Jeff announces that their challenge is to make 36 sweet tartlets. The bakers get going on their last bake of the week.
Paul notes that Carlo, Whitney and Jeremy are all in trouble of going home this week, so they must step up their game.
Francine says she would love to be Star Baker this week – pie is her thing. She is making Chocolate Cherry tartlets and learns that her great grandmother’s ganache recipe is very similar to Paul’s.
Carlo says that his tartlets will be delicious and original – and is hoping his tartlets inspired by flavors from Italy will make up for his last place technical bake. However, Marcela worries that he is trying to add too many flavors to his tartlets.
Paul explains that when working with their dough, the bakers need to make sure they do not overwork their dough – or else it will become like rubber.
Brian is making Raspberry and Dark Chocolate Tartlets and insists that he doesn’t just think he s a Star Baker, he knows he is. Francine and Elaine roll their eyes.
Elaine is hand forming her dough instead of rolling it, and is making Lemon Ginger Tartlets.

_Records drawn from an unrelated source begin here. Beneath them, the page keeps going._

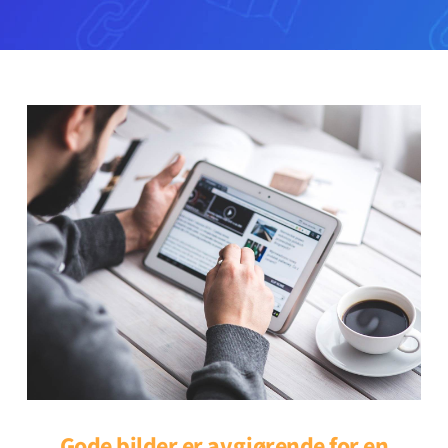
Gode bilder er avgjørende for en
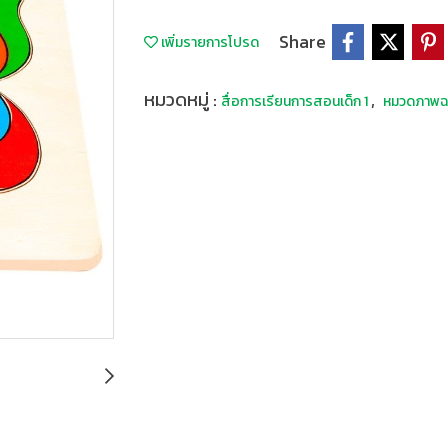
Share
เพิ่มรายการโปรด
หมวดหมู่ :
,
สื่อการเรียนการสอนเด็ก 1
หมวดภาพฉล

As the bakers race to add flavorings to their tartlet fillings, Marcela explains that because these are just small bites, the tartlets must pack a lot of flavor. Unfortunately with little time remaining, Jeremy burns the custard filling for his tartlets and has to restart the filling.

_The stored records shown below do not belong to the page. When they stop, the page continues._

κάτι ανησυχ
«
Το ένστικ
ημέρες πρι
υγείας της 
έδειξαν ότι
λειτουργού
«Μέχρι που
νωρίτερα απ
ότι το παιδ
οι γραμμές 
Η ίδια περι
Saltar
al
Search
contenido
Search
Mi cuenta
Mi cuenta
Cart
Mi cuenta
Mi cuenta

The bakers race to finish their tartlets while keeping them uniform and beautiful. Jeremy is unable to finish his tartlets in time.
Carlo is excited to have the judges try his tartlets while Jeremy is upset that he did not complete the challenge.

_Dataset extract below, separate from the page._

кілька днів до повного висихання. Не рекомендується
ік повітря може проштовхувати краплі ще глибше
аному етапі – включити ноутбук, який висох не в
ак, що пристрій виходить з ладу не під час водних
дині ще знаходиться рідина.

The judges love Francine’s Chocolate Cherry Tartlets.
Paul thinks Carlo’s tartlet filling looks like tar and Marcela does not like the flavor.
Darlene’s Blooming Apple Tartlets are not uniform in appearance but taste nice.
Kollette’s Goat Cheese Cherry Tartlets presentation does not impress the judges and neither does the taste.
Whitney’s Rum Coconut Rum tartlets have tough pasty dough but good flavor.
James gets pegged for not using an apricot jam to glaze his Ricotta & Greek Yogurt Honey tartlets.
Marcela loves Effie’s filling for her Orange Almond Vanilla Ricotta tartlets.
Paul nearly breaks his tooth on Brian’s Raspberry & Dark Chocolate tartlets.
Elaine’s Lemon Ginger tartlets are a slam-dunk with Paul and Marcela.
Jeremy’s unfinished Kiwi, Mango & Blueberry tartlets do not impress the judges. Paul says time management is crucial in this competition.
DELIBERATION AND ELIMINATION
Jeff tells the bakers it is now time for Marcela and Paul to decide who will be this week’s Star Baker and who will be going home.
During deliberation, Paul and Marcela think Francine’s original and flavorful bakes could get her Star Baker but Elaine’s comeback from the Signature Bake and Brian’s first place Technical Bake could also put them in contention for Star Baker. In danger of going home are Carlo, Whitney and Jeremy.Francine is awarded Star Baker.
Carlo is sent home because, across the board, his bakes were too lacking in flavor. Jeremy is given another week in the competition because he has potential, he just has to work on his time management.